Monday, 8 January 2018: 3:30 PM
Ballroom F (ACC) (Austin, Texas)
David W. Sharp, NOAA/NWS, Melbourne, FL; and V. Brown, L. Myers, and D. Arnold
Hurricanes are multi-hazard events which recurringly bring considerable impacts to United States coastal communities along the Atlantic Seaboard and Gulf of Mexico. During hurricane watch and warning situations, alerting information greatly increases and associated public safety messaging becomes voluminous. Concerns for life and property are typically focused on protecting against high wind, storm surge, and flooding rain. Local calls-to-action emanate from the National Weather Service and emergency management partnership, with added emphasis provided by media partners. As attentions and resources are committed to preparing for the looming tropical event, anxiety levels rise making it more difficult for individuals to mentally process the growing amount of emergency information. To complicate matters, tornadoes occasionally become part of the hazard mix. Whenever tornado warnings are issued in the midst of hurricane preparedness and evacuation activities, alerts may not be (cognitively) received or are simply ignored, and public safety instruction may conflict with other instruction relative to the overarching hurricane emergency. The problem is exacerbated if tornado warning issuance is periodically frequent and the false alarm rate overly high. Consequently, tornado warnings issued within coincident hurricane watches or warnings often do not evoke the desired public response that they might otherwise do during tornado-only events. This artifact can be experienced during the evacuation/preparedness phase, in-shelter phase, or initial response phase of the larger hurricane event.

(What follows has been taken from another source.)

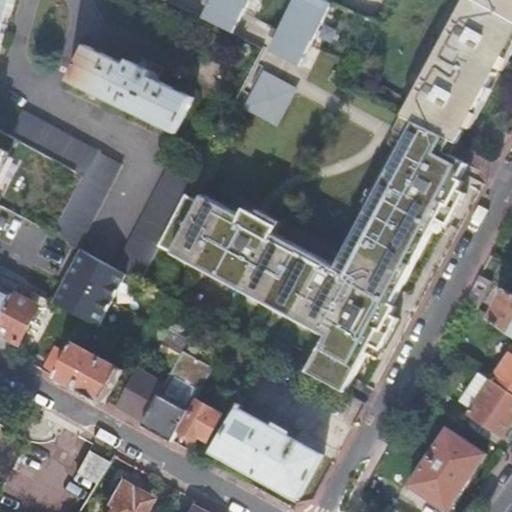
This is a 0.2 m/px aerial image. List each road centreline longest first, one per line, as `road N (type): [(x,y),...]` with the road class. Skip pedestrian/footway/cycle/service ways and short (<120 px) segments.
road 1 (residential): [(511,174),(325,511)]
road 2 (residential): [(0,366),(264,511)]
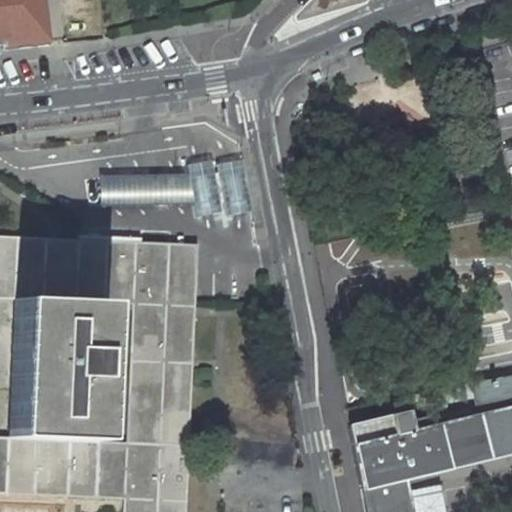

This presentation discusses the stated communications problem and examines respective aspects from the social science perspective. Initial qualitative results are presented from focus group and survey interactions among the National Weather Service partnership within East Central Florida, and from the local public. Community hurricane emergency plans are also scrutinized for realistic tornado contingencies, while default calls-to-action for tornadoes, as contained within National Weather Service warning creation software, are challenged for appropriateness in hurricane situations. In so doing, considerations are given to both tropical cyclone intensity and (local) event phase in the presence of an evolving tornado threat. Recommendations are offered to harmonize public safety instruction within tornado warnings when issued during hurricanes. A proposed means for operational transition to other coastal weather forecast offices is outlined.